Mentha alaica

Scientific classification
- Kingdom: Plantae
- Clade: Tracheophytes
- Clade: Angiosperms
- Clade: Eudicots
- Clade: Asterids
- Order: Lamiales
- Family: Lamiaceae
- Genus: Mentha
- Species: M. alaica
- Binomial name: Mentha alaica Boriss.

= Mentha alaica =

- Genus: Mentha
- Species: alaica
- Authority: Boriss.

Species of plant

Mentha alaica is a mint species within the genus Mentha native to Central Asia.

== Description ==
A perennial species, Mentha alaica grows to a height of 1 m, and propagates via creeping rhizomes. It produces large oblong-lanceate leaves up to 10 cm long.

== Taxonomy ==
The species was recorded by Russian botanist Antonina Borissova in 1954.

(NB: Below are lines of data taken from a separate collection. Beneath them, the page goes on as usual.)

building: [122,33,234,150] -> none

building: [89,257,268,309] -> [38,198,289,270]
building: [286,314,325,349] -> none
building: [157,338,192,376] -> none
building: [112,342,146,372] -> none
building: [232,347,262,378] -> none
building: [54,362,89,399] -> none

While it is accepted as a distinct species by authorities such as Plants of the World Online, some authors have treated M. alaica as simply a synonym of M. longifolia.

==Distribution and habitat==
It is native to the Pamir-Alay mountain range within Tajikistan and Kyrgyzstan.

==Uses==
Mentha alaica has been used in various formulations in Traditional Chinese Medicine. As an ingredient within this tradition, it is believed to "dispel pathogenic heat and wind." Under the common name Hortelã, M. alaica was reported used as an herbal medicine in Brazil to treat nausea, as well as digestive and kidney problems.